PROBLEM STATEMENT
The answer must repeat every record exactly, with all pictures omitted.

[Start of Attachment]

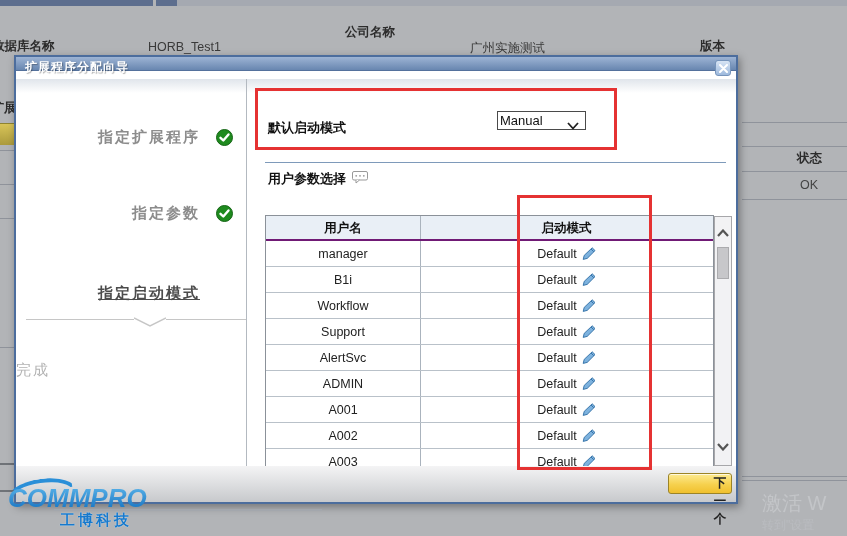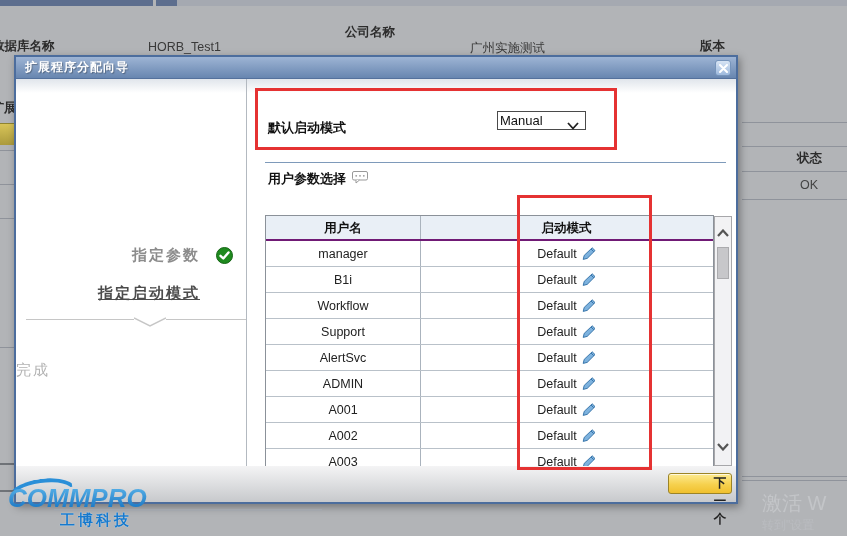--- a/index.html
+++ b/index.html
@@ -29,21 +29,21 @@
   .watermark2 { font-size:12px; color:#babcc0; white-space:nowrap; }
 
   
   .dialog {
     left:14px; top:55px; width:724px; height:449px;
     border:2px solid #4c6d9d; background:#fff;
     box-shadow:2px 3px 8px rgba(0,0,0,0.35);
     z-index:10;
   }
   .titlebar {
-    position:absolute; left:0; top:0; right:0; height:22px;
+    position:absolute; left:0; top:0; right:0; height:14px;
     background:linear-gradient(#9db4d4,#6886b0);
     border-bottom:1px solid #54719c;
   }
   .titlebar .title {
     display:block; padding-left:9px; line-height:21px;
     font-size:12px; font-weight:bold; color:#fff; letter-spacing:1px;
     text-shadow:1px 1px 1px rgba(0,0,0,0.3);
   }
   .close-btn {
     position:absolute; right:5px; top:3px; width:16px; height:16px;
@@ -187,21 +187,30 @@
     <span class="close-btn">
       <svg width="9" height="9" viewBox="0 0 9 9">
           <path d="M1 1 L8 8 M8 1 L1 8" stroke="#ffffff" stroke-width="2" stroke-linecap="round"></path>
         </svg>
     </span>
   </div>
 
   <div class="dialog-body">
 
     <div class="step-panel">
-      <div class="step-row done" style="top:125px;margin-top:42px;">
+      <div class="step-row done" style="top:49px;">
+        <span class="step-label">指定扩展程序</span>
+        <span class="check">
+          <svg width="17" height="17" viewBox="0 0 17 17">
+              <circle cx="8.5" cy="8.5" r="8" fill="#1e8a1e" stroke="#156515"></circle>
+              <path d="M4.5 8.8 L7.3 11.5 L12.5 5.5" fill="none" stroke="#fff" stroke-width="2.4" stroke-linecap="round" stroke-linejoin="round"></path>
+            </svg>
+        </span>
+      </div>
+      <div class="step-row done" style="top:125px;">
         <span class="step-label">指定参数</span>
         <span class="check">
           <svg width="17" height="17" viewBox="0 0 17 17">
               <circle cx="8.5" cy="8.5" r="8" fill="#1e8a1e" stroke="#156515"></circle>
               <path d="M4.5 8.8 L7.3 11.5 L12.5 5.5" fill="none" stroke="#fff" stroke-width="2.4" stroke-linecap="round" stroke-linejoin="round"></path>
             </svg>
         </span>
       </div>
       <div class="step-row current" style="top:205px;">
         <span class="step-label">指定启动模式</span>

[End of Attachment]

ANSWER BOX
--- a/index.html
+++ b/index.html
@@ -29,21 +29,21 @@
   .watermark2 { font-size:12px; color:#babcc0; white-space:nowrap; }
 
   
   .dialog {
     left:14px; top:55px; width:724px; height:449px;
     border:2px solid #4c6d9d; background:#fff;
     box-shadow:2px 3px 8px rgba(0,0,0,0.35);
     z-index:10;
   }
   .titlebar {
-    position:absolute; left:0; top:0; right:0; height:22px;
+    position:absolute; left:0; top:0; right:0; height:14px;
     background:linear-gradient(#9db4d4,#6886b0);
     border-bottom:1px solid #54719c;
   }
   .titlebar .title {
     display:block; padding-left:9px; line-height:21px;
     font-size:12px; font-weight:bold; color:#fff; letter-spacing:1px;
     text-shadow:1px 1px 1px rgba(0,0,0,0.3);
   }
   .close-btn {
     position:absolute; right:5px; top:3px; width:16px; height:16px;
@@ -187,21 +187,30 @@
     <span class="close-btn">
       <svg width="9" height="9" viewBox="0 0 9 9">
           <path d="M1 1 L8 8 M8 1 L1 8" stroke="#ffffff" stroke-width="2" stroke-linecap="round"></path>
         </svg>
     </span>
   </div>
 
   <div class="dialog-body">
 
     <div class="step-panel">
-      <div class="step-row done" style="top:125px;margin-top:42px;">
+      <div class="step-row done" style="top:49px;">
+        <span class="step-label">指定扩展程序</span>
+        <span class="check">
+          <svg width="17" height="17" viewBox="0 0 17 17">
+              <circle cx="8.5" cy="8.5" r="8" fill="#1e8a1e" stroke="#156515"></circle>
+              <path d="M4.5 8.8 L7.3 11.5 L12.5 5.5" fill="none" stroke="#fff" stroke-width="2.4" stroke-linecap="round" stroke-linejoin="round"></path>
+            </svg>
+        </span>
+      </div>
+      <div class="step-row done" style="top:125px;">
         <span class="step-label">指定参数</span>
         <span class="check">
           <svg width="17" height="17" viewBox="0 0 17 17">
               <circle cx="8.5" cy="8.5" r="8" fill="#1e8a1e" stroke="#156515"></circle>
               <path d="M4.5 8.8 L7.3 11.5 L12.5 5.5" fill="none" stroke="#fff" stroke-width="2.4" stroke-linecap="round" stroke-linejoin="round"></path>
             </svg>
         </span>
       </div>
       <div class="step-row current" style="top:205px;">
         <span class="step-label">指定启动模式</span>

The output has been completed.